Reputation: 1131
I am reading in a large file one line at a time. What I would like to do to speed everything up is to work on multiple lines in parallel. But the way I am doing it right now is not working. I have never tried this so I am not really sure how it works.
library(foreach)
library(doParallel) #or with doMC
read.block <- function(ifile, lines, block, readFunc=read.csv,
skip=(lines*(block-1))+ifelse((header) & (block>1) & (!inherits(ifile, "connection")),1,0),
nrows=lines,header=TRUE,sep="\t",...){
if(block > 1){
colnms<-NULL
if(header)
{
colnams <- unlist(readFunc(ifile, nrows=1, header=FALSE, sep=sep, stringsAsFactors=FALSE))
#print(colnams)
}
p = readFunc(ifile, skip = skip, nrows = nrows, header=FALSE, sep=sep,...)
if(! is.null(colnams))
{
colnames(p) = colnams
}
} else {
p = readFunc(ifile, skip = skip, nrows = nrows, header=header, sep=sep)
}
return(p)
}
mendl.error <- matrix(, nrow=15, ncol=9)
foreach(i=1:15)%dopar%{
ifile.c <- file("testdata.csv", open = "r") #open file connection to read
ifile.valid <- read.block(ifile.c, lines=1, block=i) #read 1 line
close(ifile.c)
#do some other operations on the line which will be saved into a matrix
mendl.error[1,] <- ifile.valid
}
Upvotes: 0
Views: 296
Reputation: 545865
You haven’t specified what “doesn’t work” means but I’m going on a limb and say that it doesn’t speed up as expected (although I’m also not quite clear about the semantics of what you’re attempting to do).

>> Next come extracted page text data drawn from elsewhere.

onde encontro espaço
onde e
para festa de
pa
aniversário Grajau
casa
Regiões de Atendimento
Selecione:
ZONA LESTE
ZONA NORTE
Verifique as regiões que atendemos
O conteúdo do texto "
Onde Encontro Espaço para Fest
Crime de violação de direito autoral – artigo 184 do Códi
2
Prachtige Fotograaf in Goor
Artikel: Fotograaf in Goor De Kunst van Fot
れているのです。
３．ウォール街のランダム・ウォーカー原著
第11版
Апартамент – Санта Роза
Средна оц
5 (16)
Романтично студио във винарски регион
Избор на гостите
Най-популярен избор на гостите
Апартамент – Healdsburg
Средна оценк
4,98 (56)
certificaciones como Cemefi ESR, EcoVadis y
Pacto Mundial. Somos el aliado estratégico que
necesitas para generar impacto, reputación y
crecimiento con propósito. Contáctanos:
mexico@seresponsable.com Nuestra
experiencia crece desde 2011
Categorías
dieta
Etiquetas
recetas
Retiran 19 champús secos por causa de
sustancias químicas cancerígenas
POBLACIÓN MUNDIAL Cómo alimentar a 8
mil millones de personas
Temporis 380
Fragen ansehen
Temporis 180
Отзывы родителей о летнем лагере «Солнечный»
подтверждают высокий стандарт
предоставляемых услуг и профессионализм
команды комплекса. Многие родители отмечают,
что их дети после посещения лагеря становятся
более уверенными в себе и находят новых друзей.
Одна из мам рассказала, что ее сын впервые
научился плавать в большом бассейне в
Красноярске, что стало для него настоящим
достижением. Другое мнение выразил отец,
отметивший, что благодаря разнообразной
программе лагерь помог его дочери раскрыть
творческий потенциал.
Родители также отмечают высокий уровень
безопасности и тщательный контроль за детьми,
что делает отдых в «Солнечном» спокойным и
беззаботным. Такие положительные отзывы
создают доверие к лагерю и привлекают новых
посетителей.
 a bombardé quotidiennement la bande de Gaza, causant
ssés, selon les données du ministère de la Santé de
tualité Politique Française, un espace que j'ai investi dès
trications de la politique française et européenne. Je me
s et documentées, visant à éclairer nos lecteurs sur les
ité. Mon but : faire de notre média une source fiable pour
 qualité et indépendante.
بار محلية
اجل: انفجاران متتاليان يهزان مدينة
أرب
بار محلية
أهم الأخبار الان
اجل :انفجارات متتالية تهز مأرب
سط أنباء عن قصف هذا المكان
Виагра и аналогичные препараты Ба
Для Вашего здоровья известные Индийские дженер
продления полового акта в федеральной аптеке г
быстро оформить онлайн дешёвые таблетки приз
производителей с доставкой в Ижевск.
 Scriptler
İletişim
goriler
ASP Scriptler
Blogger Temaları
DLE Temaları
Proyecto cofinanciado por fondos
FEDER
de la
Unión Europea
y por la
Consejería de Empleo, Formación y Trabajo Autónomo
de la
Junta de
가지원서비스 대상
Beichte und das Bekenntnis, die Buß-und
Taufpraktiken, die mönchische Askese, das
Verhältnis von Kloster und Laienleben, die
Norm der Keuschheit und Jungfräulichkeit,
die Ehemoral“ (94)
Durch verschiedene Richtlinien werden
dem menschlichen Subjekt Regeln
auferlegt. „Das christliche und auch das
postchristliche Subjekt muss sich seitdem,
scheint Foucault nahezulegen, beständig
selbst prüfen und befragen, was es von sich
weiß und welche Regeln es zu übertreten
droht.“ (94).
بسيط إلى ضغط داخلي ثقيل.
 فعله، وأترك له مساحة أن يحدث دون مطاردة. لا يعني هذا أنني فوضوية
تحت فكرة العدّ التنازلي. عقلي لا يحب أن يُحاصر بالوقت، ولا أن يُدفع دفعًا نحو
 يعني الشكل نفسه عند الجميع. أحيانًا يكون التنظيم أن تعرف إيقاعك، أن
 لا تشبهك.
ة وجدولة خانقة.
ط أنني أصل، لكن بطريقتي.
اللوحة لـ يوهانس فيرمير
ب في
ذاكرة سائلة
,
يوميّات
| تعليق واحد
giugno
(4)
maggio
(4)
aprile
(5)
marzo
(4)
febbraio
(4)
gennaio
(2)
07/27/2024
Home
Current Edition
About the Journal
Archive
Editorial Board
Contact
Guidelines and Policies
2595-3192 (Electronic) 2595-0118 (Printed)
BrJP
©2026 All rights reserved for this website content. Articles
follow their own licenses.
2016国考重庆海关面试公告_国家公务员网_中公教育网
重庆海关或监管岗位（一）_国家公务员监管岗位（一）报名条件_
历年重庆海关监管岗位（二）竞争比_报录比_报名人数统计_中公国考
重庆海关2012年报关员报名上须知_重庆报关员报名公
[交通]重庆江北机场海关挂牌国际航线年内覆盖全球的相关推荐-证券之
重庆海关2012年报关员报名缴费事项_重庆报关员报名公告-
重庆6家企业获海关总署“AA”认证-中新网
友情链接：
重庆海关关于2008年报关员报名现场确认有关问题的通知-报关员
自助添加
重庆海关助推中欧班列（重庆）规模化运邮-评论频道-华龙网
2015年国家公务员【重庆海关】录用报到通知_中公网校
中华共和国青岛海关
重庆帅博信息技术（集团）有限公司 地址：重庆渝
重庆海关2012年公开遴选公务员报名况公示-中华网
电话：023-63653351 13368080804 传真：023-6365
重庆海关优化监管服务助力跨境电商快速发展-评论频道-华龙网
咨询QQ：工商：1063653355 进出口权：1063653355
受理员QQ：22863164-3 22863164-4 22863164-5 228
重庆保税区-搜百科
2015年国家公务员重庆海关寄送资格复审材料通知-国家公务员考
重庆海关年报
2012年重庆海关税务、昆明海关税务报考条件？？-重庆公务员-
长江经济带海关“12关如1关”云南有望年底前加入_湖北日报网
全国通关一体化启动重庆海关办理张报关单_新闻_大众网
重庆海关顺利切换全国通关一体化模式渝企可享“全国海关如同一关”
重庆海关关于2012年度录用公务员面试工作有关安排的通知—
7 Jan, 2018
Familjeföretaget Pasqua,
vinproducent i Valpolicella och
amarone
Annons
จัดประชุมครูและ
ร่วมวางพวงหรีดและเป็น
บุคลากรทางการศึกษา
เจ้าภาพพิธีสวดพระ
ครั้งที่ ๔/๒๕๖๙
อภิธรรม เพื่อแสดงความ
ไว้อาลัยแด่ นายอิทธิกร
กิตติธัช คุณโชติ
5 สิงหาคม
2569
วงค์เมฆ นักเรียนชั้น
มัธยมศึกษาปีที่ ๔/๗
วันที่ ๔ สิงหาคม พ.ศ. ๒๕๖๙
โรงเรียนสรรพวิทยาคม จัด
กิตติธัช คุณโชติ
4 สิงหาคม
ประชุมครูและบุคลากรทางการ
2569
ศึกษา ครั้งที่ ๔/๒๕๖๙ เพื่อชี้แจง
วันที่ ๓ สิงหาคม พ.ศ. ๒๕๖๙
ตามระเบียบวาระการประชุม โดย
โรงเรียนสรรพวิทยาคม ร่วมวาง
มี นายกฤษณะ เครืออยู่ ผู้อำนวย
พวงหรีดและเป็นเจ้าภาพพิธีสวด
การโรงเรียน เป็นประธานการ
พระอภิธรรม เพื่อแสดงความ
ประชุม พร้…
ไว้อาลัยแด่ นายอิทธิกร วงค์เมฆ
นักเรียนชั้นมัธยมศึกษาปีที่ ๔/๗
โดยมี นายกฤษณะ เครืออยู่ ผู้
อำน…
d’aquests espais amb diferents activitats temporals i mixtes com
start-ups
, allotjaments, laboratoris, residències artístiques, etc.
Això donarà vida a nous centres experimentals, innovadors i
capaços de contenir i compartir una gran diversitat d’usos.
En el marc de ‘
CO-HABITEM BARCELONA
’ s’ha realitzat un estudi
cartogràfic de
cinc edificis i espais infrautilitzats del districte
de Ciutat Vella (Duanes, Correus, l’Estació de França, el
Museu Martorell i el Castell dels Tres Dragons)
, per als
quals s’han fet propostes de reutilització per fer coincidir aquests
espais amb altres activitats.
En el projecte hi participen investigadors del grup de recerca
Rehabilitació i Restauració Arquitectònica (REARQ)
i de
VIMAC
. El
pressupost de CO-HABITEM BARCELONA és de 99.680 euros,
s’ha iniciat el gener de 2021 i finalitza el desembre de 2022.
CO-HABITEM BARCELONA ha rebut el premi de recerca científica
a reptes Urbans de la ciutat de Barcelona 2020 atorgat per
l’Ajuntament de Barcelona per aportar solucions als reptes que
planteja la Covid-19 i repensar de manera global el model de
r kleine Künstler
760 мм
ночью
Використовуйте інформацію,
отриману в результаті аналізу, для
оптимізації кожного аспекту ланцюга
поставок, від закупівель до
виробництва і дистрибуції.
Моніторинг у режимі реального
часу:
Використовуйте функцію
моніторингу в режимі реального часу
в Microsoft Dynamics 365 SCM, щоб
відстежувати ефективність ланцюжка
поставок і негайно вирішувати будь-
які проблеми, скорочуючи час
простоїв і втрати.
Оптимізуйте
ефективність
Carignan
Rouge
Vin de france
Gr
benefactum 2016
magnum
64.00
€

The reason for this is that your code is not compute bound, it’s IO bound. Meaning, it has to wait for data from secondary storage. The bus for that data isn’t parallel, so all your data read requests are getting serialised. You cannot speed this up significantly by using parallelism in the fashion you’re attempting to.
In fact, your code is probably sped up if you do the reading in one go and rely on R to do the right thing. IF you really need raw reading performance here you probably need to resort to memory-mapped files. A quick Google search has turned up the R package bigmemory
which implements this.
Upvotes: 2